Past winners of the award are:

- 2026 Greg Bigler
- 2024 John Herrington
- 2022 Archie Mason
- 2020 Walter Echo-Hawk
- 2018 Henrietta Mann
- 2016 Sam Proctor
- 2014 Ruthe Blalock Jones
- 2012 Kirke Kickingbird
- 2010 Billy Mills
- 2008 Neal McCaleb
- 2006 Wilma Mankiller
- 2004 Charles Chibitty

===Sankofa Freedom Award===
The Sankofa Freedom Award is presented by the Tulsa Library Trust and Tulsa Library's African-American Resource Center. Sankofa is a word from the Akan language, which is spoken in southern Ghana. Literally translated, sankofa means: “We must go back and reclaim our past so we can move forward; so we understand why and how we came to be who we are today.” The Sankofa Freedom Award consists of a US $7,000 cash prize and an engraved medallion. It is awarded in even-numbered years (usually in February during Black History Month) to a nationally acclaimed individual who has dedicated his or her life to educating improving the greater African-American community.
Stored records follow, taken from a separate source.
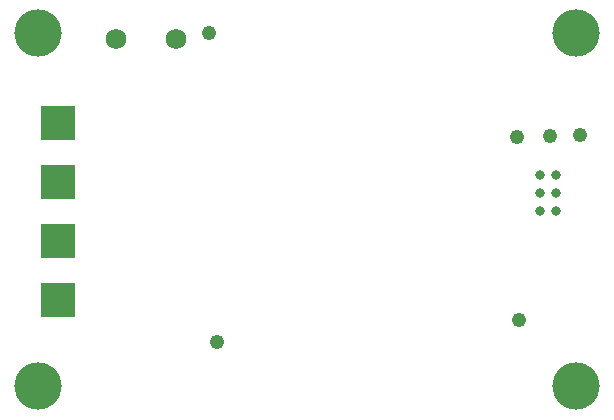
<source format=gbs>
G04 DesignSpark PCB Gerber Version 12.0 Build 5942*
%FSLAX35Y35*%
%MOMM*%
%ADD110R,3.00200X3.00200*%
%ADD108C,0.80200*%
%ADD124C,1.24200*%
%ADD120C,1.75200*%
%ADD109C,4.00200*%
X0Y0D02*
D02*
D108*
X47701770Y45713280D03*
Y45863280D03*
Y46013280D03*
X47831770Y45713280D03*
Y45863280D03*
Y46013280D03*
D02*
D109*
X43450230Y44225000D03*
Y47215000D03*
X48000230Y44225000D03*
Y47215000D03*
D02*
D110*
X43619770Y44953280D03*
Y45453280D03*
X43620230Y45953280D03*
Y46453280D03*
D02*
D120*
X44109770Y47163280D03*
X44617770D03*
D02*
D124*
X44899770Y47213280D03*
X44959770Y44603280D03*
X47501310Y46333280D03*
X47519770Y44783280D03*
X47779770Y46343280D03*
X48039770Y46353280D03*
X0Y0D02*
M02*

</source>
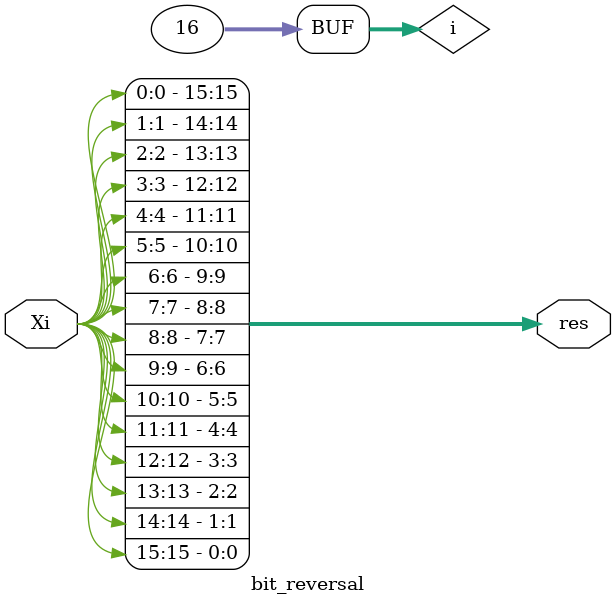
<source format=v>
module bit_reversal (Xi,res);
parameter N = 4;
input  [(2**N)-1:0] Xi;
output reg[(2**N)-1:0] res;

integer i;
always @(*) begin
    for (i = 0; i<2**N; i = i+1) begin
         res[i] = Xi[(2**N)-i-1];
    end 
end
    
endmodule


</source>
Past winners of the award are:

- 2024 Terry McMillan
- 2022 Walter Mosley
- 2020 Anita Hill
- 2018 Iyanla Vanzant
- 2016 Tavis Smiley
- 2014 Susan L. Taylor
- 2012 Hill Harper
- 2010 Pearl Cleage
- 2008 Nikki Giovanni
- 2006 Michael Eric Dyson

== One Book, One Tulsa ==
One Book, One Tulsa is held annually. The Tulsa City County Library chooses one book and encourages residents of Tulsa to read the book. There is a book panel held, usually headed by the author. The goal is to bring the Tulsa community together as well as foster literacy within the broader Tulsa community and encourage meaningful conversations about the selected book.